There is a difference in oil filter housings between a car with the external oil cooler and one without, you can not just add the oil cooler lines to an adapter that did not have them originally. GM has 2 different part numbers for the two different styles of adapters, and of course the one with the external oil cooler is no longer serviced. I beleive the only difference is the presence of a releif valve between the inlet from the oil filter, and the outlet to the block in a car with the oil cooler. The releif valve is normally closed and forces oil to go to the cooler, but if one of the lines gets plugged or kinked, it will open and send oil directly to the block. A car without the oil cooler would not need that releif valve since the oil has no where else to go except out the outlet port and into the engine.

Submariner409
12-15-11, 06:58 PM
He's not talking about an oil cooler - he's fooling with the water cooled alternator that was a Cadillac bugaboo for a year or so. Post #10 & #11.

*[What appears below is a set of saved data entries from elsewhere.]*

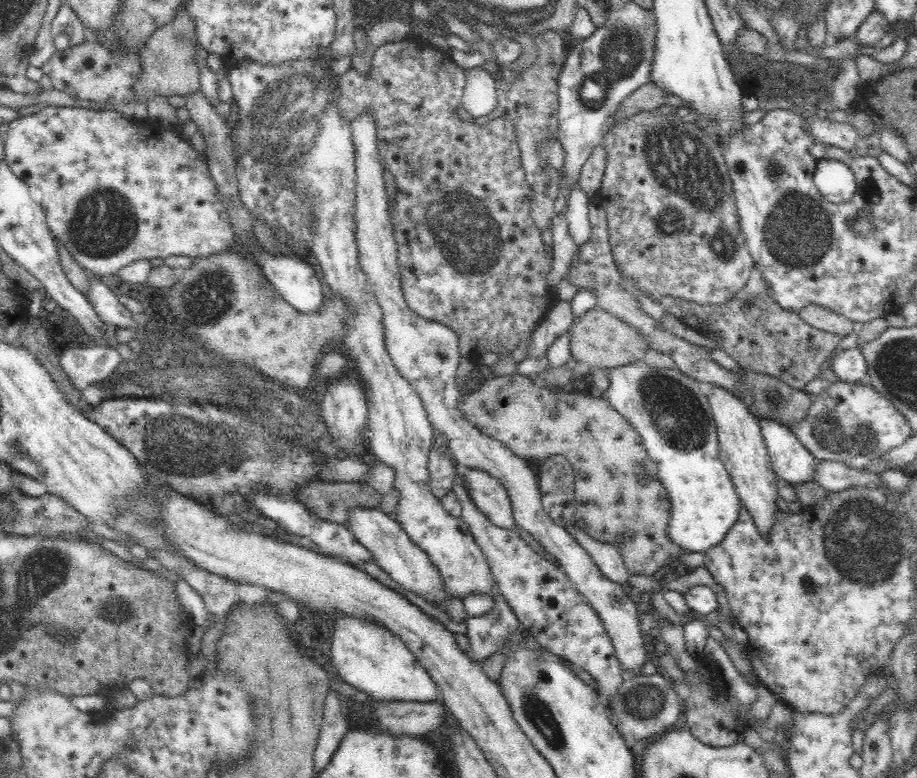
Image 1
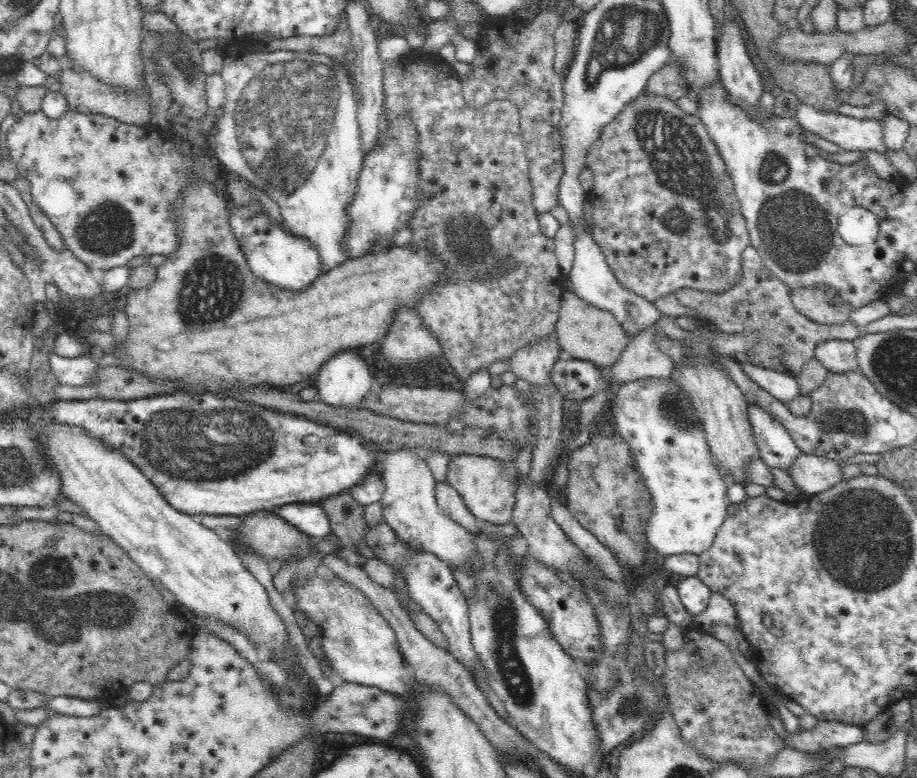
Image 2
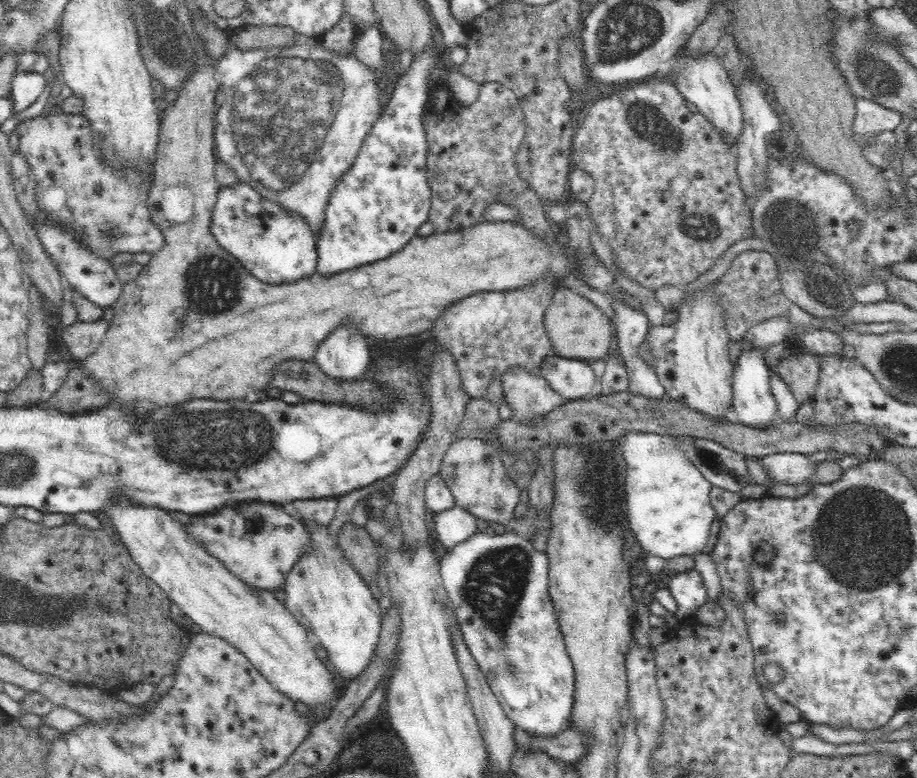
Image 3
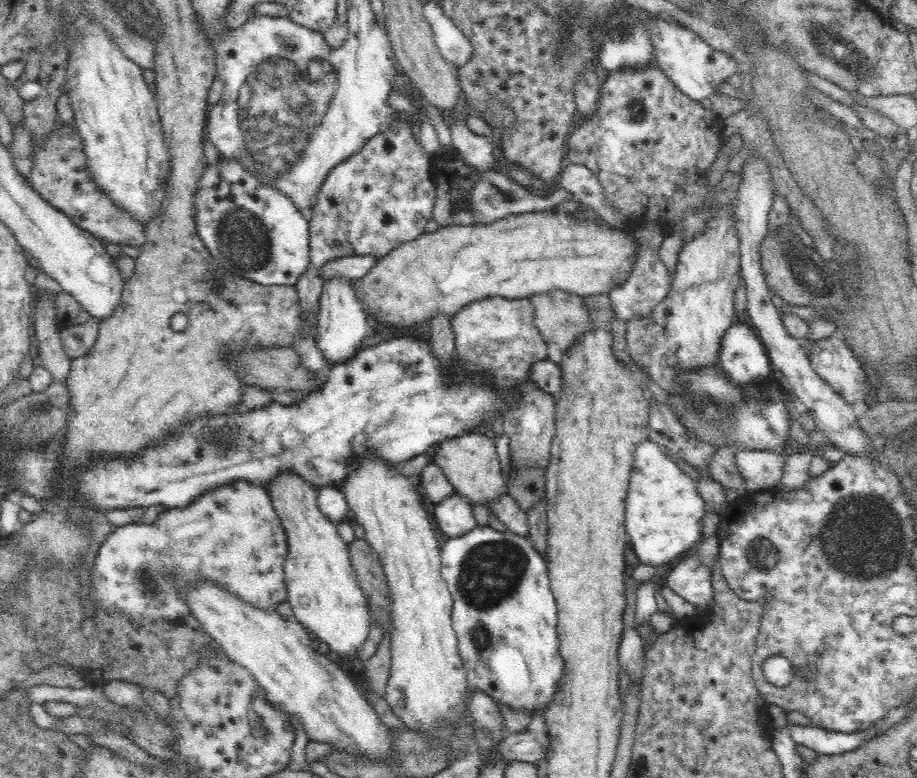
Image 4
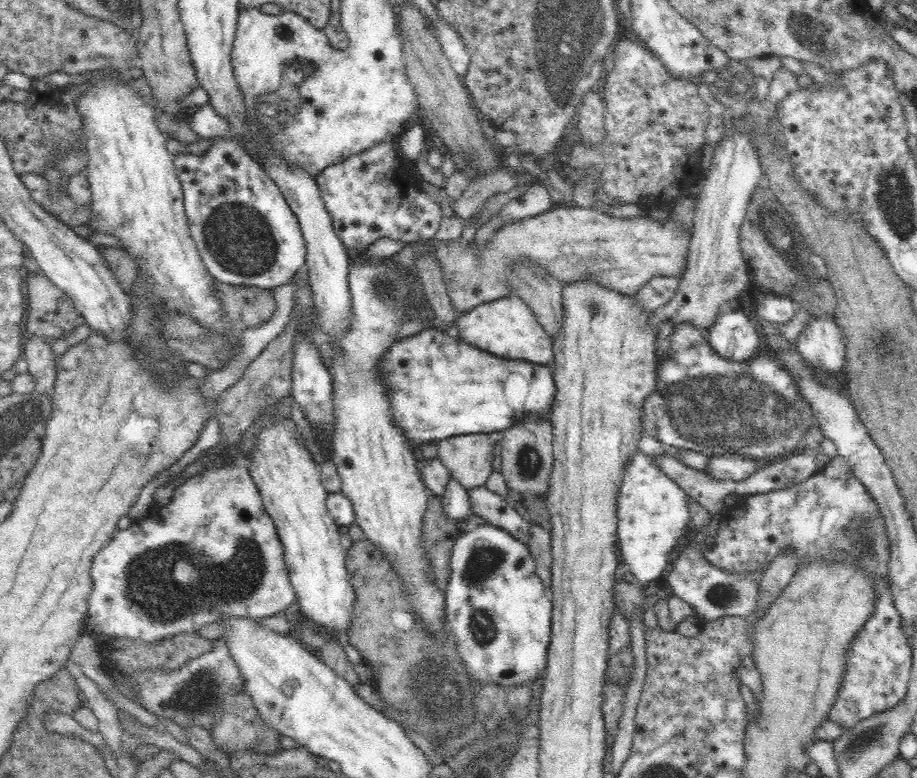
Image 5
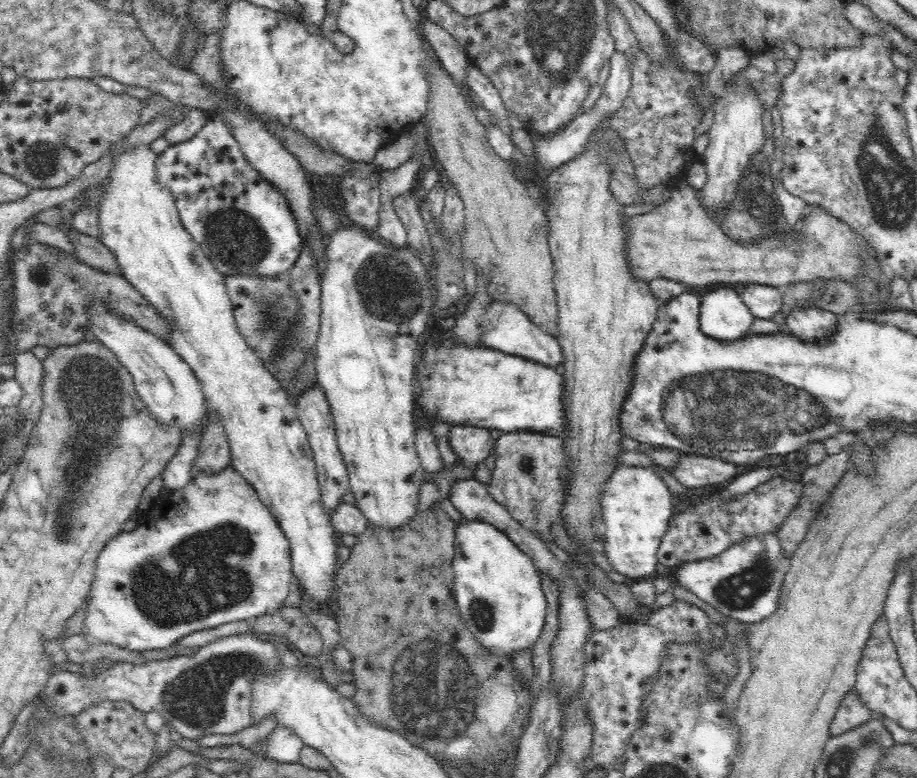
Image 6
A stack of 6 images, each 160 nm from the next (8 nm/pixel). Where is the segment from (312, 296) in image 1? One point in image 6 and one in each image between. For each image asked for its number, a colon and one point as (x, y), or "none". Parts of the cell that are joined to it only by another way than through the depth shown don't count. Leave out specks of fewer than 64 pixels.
2: (276, 256)
3: (276, 246)
4: (258, 232)
5: (245, 231)
6: (243, 223)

The oil cooler bypass is used to allow block lubrication as the oil warms - the cold oil does not want to circulate through the radiator tank "cooler" and then go back to the filter proper ......... oil filters themselves use internal bypasses because practically NO OIL passes through the filter media until the oil gets quite warm. Internal bypasses lift at 10 - 15 psi: under high viscosity (cold oil) or high flow (upper engine rpm) conditions a significant amount of lube oil is bypassed straight to the block passages. The Northstar oil pump has an internal discharge pressure regulator/bypass which dumps excess discharge oil back to the intake side of the pump.

Are all Timeserts deeply countersunk or only the 4 that have the head locating dowels inserted on top ?

Ranger
12-15-11, 11:54 PM
Timeserts are not flush with the deck they are about 1/2" down in the hole. The drill that installs them is countersunk, so if the bolt hole is a larger diameter than the head bolt shaft, and you can see a small horizontal lip (maybe 1/32" wide) down in the hole its been "serted" before.
I stand corrected. My only point was that that once the heads are off, it should be obvious whether it has inserts or not.

Mark C
12-16-11, 03:37 PM
All of them are countersunk, but I think the 4 that have the alignment dowels already had a larger hole for the first 1/2" or so, so that the head bolt could pass thru the center of them originally. You can reuse existing (if you don't F them up getting them out), or use new dowels after timeserting a block so the new hole that you drill for timeserts is still not as large as those 2 holes per head where the dowels go.